There are major differences between these two pension models, and many people saving for retirement do not fully understand these.
1. Defined benefit plan:
A defined benefit plan is what would rightfully be called a pension fund. It guarantees a specific amount of money which you receive as a monthly or annual pension when you retire. Right from the start, you know exactly what pension you can expect to receive based on how long you expect to make contributions and how high your contributions will be.
Example: A defined benefit plan may guarantee that a person who earns CHF 5000 per month and contributes to the pension plan over a 40-year time frame will receive a pension equal to 80% of their CHF 5000 salary – or CHF 4000 francs monthly. No matter how the fund performs, the pension fund is obligated to pay out the agreed-upon pension after that 40-year period.

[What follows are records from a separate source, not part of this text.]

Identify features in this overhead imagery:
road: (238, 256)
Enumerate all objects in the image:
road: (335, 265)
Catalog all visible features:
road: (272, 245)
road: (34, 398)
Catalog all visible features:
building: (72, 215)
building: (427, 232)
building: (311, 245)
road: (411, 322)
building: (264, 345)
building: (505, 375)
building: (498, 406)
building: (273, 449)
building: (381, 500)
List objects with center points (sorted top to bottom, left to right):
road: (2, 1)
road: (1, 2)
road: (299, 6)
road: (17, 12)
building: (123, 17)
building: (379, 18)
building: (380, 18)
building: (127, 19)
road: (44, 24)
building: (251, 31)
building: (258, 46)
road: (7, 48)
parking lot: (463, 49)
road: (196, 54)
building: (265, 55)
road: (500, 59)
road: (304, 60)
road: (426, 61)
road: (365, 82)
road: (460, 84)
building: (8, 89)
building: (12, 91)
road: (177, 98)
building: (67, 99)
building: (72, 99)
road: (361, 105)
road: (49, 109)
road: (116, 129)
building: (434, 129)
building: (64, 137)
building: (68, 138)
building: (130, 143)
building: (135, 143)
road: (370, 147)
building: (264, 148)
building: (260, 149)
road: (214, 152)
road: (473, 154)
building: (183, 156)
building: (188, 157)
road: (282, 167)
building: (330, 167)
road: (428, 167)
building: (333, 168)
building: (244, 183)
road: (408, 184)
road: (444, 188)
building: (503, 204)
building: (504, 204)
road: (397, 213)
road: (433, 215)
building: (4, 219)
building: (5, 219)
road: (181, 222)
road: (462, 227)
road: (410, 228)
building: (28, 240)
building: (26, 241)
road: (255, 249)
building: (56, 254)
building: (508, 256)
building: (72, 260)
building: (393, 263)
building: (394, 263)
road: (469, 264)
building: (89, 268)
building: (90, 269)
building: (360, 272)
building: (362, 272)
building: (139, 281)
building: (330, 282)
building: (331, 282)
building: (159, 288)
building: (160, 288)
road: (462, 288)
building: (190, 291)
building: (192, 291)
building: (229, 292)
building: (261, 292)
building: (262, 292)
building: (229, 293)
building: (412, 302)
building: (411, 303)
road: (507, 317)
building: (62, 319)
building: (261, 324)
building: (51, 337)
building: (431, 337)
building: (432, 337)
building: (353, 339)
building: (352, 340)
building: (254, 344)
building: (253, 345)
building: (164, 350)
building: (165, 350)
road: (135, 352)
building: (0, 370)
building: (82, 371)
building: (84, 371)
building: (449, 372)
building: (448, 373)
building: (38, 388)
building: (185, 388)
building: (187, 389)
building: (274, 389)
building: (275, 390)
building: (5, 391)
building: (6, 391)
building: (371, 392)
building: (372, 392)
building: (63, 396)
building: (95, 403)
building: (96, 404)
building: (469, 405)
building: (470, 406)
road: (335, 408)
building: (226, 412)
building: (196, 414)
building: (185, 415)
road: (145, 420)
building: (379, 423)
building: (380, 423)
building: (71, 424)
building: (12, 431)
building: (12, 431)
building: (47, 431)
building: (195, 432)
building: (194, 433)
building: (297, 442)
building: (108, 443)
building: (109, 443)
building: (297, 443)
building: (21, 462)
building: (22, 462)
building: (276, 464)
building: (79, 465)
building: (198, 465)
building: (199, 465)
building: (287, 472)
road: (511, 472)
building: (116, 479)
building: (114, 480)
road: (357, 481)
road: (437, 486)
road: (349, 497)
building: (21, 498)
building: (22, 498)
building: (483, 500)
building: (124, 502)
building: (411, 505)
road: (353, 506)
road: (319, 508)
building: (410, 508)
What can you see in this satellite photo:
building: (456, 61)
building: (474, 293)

A defined benefit plan becomes more complicated if your income is less predictable. Should your income increase over time or if you change employers, you may find yourself having to make additional contributions. For example, a monthly pension equal to 80% of your salary is guaranteed and your salary increases from CHF 5000 to CHF 5500 per month, you may have to make up the 10% difference in contributions for the entire contribution period leading up to your raise.
2. Defined contribution plan:
A defined contribution pension plan differs in that only the contributions to be paid are clearly defined, but the pension which you can expect to receive upon retirement is not. The pension you receive depends on how much you have contributed to the scheme by the time you retire.
In Switzerland, legal stipulations dictate the pension you receive. This is specified as a percentage of your total pillar 2a assets. The pension fund is required to pay out the pension throughout your retired life. When used for pillar 2 assets, defined contribution plans in Switzerland are fairly secure in that you receive a guaranteed pension relevant to the contributions you have made.
This sets pillar 2 pension funds using the defined contribution model apart from private pension funds using that model in that bad pension fund performance will not generally lead to your receiving a lower pension.
Verdict:
A defined benefit plan offers more security than a defined contribution plan because your pension is guaranteed. However, defined contribution plans allow for greater flexibility and when used for pillar 2a assets in Switzerland, also offer a fair amount of security.